Material for this exercise START

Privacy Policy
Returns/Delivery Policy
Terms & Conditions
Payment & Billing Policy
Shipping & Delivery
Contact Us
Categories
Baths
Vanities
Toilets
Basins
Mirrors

Material for this exercise END

__Task requirements__:
Repeat the entries exactly, all of them.

__Result for this task__:
Privacy Policy
Returns/Delivery Policy
Terms & Conditions
Payment & Billing Policy
Shipping & Delivery
Contact Us
Categories
Baths
Vanities
Toilets
Basins
Mirrors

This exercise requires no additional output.